Hydration is the ratio of total water to total flour in the dough, expressed as a percentage. A 72% hydration dough has 72 grams of water for every 100 grams of flour. This includes water and flour contributed by the sourdough starter. Higher hydration (75-85%) produces more open crumb with larger holes, while lower hydration (60-68%) creates a tighter, more uniform crumb.
What is baker's percentage and how does it work?
Baker's percentage expresses each ingredient as a percentage of the total flour weight. Flour is always 100%. For example, 72% hydration means 72g water per 100g flour, and 20% starter means 20g starter per 100g flour. This system makes it easy to scale recipes to any size while keeping ratios consistent.
How does sourdough starter contribute to the recipe?
Sourdough starter is a mixture of flour and water containing wild yeast and bacteria. A 100% hydration starter (equal parts flour and water by weight) contributes both flour and water to your dough. The calculator decomposes the starter into its flour and water components to calculate how much additional flour and water you need to add separately.
How does temperature affect sourdough fermentation?
Temperature is the most important factor controlling fermentation speed. Yeast activity roughly doubles with every 8-10 degrees Celsius increase. At 24°C (75°F), bulk fermentation typically takes 4-6 hours. At 18°C (64°F), it may take 8-12 hours. The calculator adjusts timing estimates based on your kitchen temperature.
What is the ideal starter percentage for sourdough?
Most sourdough recipes use 15-25% starter (baker's percentage). A 20% starter is a good default that balances flavor development and reasonable timing. Lower percentages (10-15%) give a milder flavor and longer fermentation for more complex taste. Higher percentages (25-40%) speed up fermentation and produce a more sour flavor.

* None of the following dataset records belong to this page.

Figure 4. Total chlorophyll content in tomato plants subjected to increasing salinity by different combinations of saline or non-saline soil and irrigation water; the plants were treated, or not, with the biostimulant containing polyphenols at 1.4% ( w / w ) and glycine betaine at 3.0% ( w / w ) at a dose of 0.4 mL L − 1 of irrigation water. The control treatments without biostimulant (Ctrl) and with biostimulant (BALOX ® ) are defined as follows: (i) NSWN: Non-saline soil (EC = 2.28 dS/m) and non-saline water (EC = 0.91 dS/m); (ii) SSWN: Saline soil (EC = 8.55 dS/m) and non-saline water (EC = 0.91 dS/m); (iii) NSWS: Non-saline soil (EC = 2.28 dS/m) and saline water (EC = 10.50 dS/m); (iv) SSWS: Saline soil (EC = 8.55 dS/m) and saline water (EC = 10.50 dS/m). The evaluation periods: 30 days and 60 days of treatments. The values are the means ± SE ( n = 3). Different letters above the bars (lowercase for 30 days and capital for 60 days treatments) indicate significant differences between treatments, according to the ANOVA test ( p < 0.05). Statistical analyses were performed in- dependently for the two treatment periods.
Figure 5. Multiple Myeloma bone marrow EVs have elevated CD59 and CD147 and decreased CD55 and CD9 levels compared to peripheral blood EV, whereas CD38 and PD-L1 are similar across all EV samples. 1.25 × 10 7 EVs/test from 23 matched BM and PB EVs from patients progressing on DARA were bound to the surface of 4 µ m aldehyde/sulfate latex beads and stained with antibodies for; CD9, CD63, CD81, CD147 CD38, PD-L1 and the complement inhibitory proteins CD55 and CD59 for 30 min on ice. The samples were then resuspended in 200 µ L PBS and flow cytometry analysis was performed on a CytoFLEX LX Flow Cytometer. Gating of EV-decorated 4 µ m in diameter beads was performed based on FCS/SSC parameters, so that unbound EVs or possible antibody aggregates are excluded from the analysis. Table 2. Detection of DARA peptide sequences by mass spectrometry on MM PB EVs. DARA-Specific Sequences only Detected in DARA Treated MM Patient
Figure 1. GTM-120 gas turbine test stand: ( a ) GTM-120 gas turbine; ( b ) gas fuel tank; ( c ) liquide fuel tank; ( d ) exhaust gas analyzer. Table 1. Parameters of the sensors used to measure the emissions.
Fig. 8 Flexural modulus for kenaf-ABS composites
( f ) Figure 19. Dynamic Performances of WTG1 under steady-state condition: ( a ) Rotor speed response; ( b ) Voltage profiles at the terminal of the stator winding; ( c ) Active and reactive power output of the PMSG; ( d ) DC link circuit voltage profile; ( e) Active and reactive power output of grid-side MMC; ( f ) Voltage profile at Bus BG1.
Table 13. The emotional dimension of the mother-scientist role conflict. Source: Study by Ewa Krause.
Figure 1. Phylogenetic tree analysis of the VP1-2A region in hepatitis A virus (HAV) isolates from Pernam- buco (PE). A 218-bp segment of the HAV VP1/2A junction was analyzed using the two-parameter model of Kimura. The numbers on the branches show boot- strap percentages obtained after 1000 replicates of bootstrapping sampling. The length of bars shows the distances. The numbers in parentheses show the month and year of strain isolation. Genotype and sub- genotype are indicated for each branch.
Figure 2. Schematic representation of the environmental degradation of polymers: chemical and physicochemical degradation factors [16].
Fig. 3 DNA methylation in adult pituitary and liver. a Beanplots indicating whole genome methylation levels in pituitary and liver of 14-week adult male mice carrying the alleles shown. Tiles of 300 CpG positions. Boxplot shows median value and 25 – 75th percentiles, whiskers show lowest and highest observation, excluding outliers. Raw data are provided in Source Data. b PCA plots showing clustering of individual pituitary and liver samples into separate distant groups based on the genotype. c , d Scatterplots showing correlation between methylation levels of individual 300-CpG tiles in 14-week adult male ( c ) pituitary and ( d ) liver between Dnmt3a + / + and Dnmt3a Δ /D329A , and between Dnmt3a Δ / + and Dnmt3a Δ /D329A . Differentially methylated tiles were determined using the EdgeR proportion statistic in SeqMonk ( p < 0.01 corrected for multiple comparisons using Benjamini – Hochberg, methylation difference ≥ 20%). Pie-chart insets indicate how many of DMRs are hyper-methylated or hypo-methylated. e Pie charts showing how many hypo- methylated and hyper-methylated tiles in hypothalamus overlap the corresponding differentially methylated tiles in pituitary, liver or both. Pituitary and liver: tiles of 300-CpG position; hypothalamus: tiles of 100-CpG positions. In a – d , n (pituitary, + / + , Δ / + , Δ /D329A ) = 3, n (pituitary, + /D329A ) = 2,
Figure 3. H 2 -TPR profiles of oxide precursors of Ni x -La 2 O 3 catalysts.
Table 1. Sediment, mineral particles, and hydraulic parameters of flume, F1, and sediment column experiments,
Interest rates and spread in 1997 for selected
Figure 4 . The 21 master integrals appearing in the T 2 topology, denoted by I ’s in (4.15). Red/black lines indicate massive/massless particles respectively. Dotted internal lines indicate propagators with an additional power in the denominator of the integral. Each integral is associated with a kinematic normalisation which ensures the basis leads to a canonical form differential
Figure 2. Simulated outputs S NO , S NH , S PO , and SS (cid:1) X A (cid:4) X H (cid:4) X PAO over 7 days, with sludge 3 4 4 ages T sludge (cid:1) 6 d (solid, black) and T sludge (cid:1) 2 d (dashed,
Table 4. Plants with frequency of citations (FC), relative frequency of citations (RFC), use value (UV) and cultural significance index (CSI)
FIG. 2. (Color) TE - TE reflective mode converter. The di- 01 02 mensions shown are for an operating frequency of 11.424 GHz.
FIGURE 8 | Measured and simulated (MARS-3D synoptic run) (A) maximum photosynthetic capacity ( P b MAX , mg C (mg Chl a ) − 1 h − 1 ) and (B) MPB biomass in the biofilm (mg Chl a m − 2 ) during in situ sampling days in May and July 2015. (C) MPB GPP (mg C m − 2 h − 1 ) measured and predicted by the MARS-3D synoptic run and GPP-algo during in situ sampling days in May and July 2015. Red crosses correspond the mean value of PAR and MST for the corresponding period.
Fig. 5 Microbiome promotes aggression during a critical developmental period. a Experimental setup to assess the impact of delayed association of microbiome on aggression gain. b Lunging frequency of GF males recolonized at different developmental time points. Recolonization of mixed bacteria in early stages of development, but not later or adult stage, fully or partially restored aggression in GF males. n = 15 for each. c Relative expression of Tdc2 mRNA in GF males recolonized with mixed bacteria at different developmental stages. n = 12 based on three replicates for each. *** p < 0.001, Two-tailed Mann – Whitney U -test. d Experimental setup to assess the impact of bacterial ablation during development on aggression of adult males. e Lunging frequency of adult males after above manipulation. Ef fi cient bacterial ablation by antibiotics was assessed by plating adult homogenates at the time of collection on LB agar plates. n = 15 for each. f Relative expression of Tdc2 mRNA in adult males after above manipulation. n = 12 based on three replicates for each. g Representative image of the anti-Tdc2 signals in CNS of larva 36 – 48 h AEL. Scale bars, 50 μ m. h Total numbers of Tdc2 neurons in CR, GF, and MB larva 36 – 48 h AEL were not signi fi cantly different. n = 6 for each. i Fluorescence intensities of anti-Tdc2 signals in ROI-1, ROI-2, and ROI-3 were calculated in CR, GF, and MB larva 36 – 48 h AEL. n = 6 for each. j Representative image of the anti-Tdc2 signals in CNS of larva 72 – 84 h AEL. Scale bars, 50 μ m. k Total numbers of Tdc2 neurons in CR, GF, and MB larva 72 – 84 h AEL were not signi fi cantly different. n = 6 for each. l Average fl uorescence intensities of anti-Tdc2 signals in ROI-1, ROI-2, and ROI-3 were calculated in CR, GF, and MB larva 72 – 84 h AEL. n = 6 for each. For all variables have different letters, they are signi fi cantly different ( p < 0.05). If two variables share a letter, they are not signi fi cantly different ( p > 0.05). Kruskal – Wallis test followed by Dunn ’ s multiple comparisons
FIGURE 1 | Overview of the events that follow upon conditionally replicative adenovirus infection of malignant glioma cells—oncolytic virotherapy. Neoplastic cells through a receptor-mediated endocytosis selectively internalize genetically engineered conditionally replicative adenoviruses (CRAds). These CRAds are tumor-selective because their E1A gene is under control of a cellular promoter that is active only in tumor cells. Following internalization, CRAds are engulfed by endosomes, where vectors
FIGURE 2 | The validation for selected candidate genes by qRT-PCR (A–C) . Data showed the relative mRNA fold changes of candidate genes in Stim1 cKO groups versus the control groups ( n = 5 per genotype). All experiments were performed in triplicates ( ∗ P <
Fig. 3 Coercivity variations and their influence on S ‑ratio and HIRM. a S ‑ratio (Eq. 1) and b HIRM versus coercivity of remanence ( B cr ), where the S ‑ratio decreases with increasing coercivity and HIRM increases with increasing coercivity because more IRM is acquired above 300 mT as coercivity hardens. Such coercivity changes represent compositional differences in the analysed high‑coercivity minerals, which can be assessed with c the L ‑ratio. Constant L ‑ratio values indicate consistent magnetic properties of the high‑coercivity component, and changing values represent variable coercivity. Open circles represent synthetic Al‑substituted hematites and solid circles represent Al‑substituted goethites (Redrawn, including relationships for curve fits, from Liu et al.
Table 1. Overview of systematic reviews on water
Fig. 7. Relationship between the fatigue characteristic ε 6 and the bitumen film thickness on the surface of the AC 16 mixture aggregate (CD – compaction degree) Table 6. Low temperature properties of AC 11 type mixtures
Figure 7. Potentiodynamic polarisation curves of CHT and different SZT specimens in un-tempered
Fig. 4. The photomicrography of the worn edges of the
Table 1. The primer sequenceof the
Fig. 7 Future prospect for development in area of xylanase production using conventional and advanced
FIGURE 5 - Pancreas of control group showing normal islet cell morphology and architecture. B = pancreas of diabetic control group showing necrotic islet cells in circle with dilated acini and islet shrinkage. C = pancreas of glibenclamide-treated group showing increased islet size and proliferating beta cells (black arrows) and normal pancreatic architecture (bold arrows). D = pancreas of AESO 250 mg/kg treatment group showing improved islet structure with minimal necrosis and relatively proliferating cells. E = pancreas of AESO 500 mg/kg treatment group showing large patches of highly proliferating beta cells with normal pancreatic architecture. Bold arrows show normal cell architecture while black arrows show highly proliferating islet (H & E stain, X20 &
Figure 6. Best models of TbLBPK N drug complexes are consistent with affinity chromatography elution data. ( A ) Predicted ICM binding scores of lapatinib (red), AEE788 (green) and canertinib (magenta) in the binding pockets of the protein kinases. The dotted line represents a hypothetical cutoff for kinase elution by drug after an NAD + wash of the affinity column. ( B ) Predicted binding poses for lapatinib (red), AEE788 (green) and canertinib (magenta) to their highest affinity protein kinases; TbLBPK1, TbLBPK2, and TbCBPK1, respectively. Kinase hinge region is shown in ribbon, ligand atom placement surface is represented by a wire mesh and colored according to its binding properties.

What is autolyse and why is it important?
Autolyse is the process of mixing flour and water and letting them rest for 30-60 minutes before adding starter and salt. During this rest, flour fully hydrates and gluten bonds begin forming naturally. This results in better gluten development, improved dough extensibility, and a more open crumb structure with less kneading effort.